Work to complete –
Read the records below. Copy each line where the string "knee" occurs.

- - - -

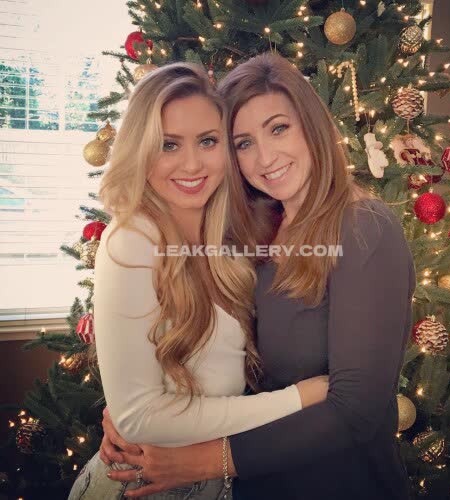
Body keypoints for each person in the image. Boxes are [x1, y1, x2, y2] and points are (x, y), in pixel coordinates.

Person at [104, 53, 416, 500]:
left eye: (278, 128)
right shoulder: (254, 230)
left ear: (311, 125)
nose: (266, 157)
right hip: (255, 485)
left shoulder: (364, 227)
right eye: (243, 143)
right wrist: (136, 414)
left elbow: (356, 410)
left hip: (340, 483)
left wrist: (203, 460)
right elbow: (231, 366)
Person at [68, 60, 329, 500]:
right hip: (139, 486)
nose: (191, 164)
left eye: (208, 141)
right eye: (168, 144)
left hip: (218, 483)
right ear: (140, 150)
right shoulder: (131, 240)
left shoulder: (231, 236)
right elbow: (139, 419)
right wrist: (298, 399)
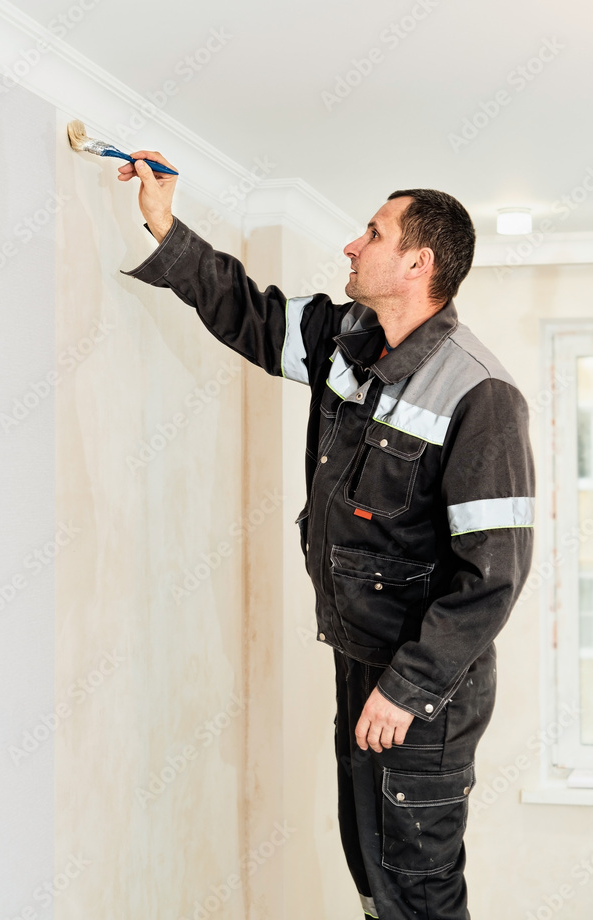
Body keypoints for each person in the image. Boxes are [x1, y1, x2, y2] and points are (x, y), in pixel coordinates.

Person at [117, 151, 535, 920]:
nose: (350, 245)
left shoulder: (479, 393)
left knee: (417, 886)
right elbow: (249, 313)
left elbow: (494, 574)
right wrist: (163, 224)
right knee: (372, 872)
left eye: (370, 233)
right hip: (359, 659)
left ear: (417, 262)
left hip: (424, 691)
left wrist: (406, 690)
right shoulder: (348, 338)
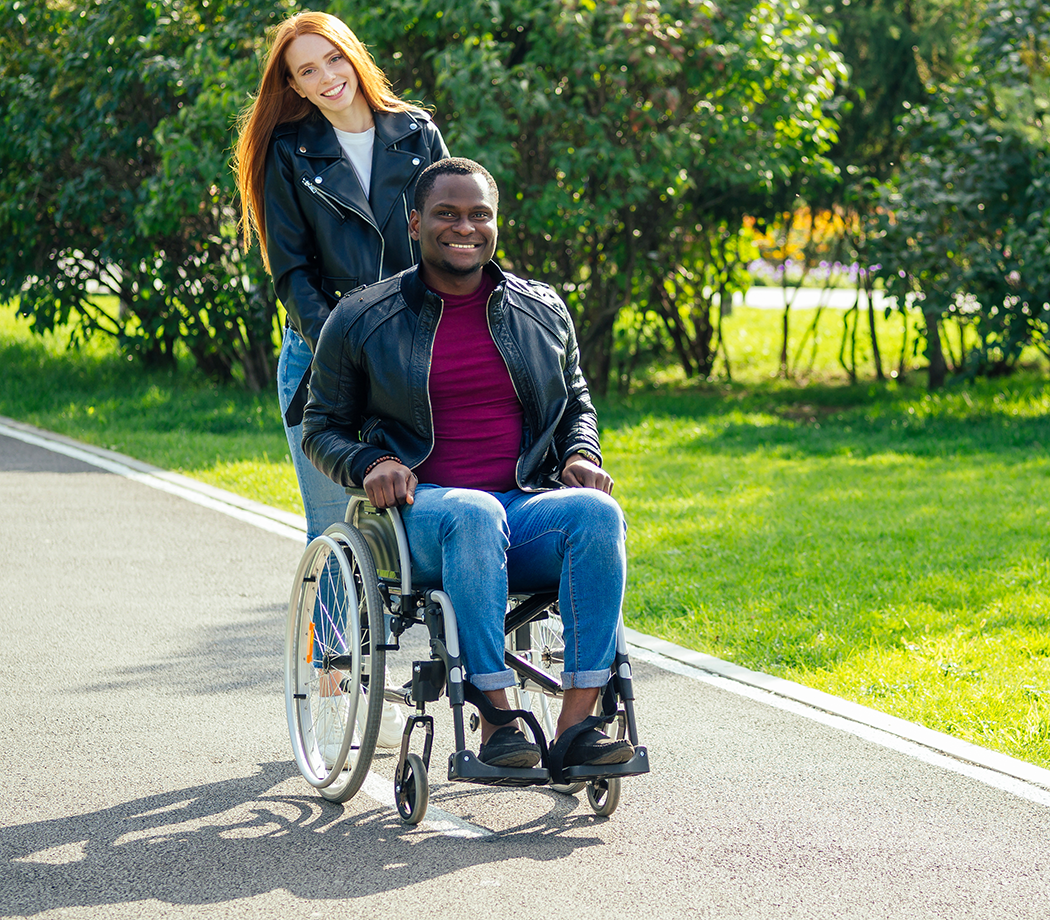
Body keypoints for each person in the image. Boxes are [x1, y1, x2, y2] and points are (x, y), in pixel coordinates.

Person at [301, 158, 635, 770]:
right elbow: (321, 428)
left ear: (496, 224)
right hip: (420, 519)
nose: (465, 227)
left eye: (479, 214)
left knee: (595, 513)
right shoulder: (362, 318)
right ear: (414, 223)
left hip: (523, 507)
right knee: (474, 511)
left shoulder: (542, 309)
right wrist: (371, 461)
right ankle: (498, 716)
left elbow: (575, 404)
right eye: (447, 214)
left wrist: (581, 453)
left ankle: (577, 726)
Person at [235, 11, 448, 752]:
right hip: (321, 358)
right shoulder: (289, 151)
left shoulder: (416, 133)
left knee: (424, 522)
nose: (327, 78)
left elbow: (447, 234)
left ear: (354, 56)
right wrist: (344, 343)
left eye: (333, 60)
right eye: (306, 71)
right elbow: (291, 271)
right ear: (290, 85)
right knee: (334, 531)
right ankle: (335, 700)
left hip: (414, 358)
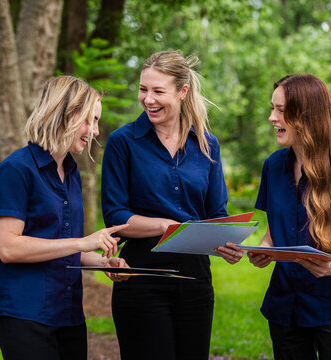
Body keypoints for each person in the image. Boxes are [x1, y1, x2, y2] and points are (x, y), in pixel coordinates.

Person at [101, 50, 241, 360]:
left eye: (157, 91)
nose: (148, 99)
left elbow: (216, 213)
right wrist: (168, 227)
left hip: (195, 280)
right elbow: (115, 215)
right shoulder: (123, 143)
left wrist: (227, 242)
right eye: (143, 89)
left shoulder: (207, 144)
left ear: (182, 92)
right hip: (140, 276)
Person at [0, 75, 129, 360]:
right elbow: (8, 248)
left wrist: (102, 261)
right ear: (63, 115)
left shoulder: (72, 174)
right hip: (26, 314)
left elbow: (63, 246)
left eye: (97, 121)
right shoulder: (15, 171)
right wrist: (82, 243)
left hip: (69, 314)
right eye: (90, 121)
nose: (96, 131)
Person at [246, 74, 331, 360]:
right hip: (284, 308)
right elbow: (272, 236)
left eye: (280, 110)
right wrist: (263, 251)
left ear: (306, 116)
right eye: (272, 108)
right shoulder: (273, 166)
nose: (271, 117)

- - - -

Answer to the exercise –
left knee: (417, 886)
right knee: (372, 872)
left knee: (595, 513)
right knee: (474, 511)
left knee: (424, 522)
right knee: (334, 531)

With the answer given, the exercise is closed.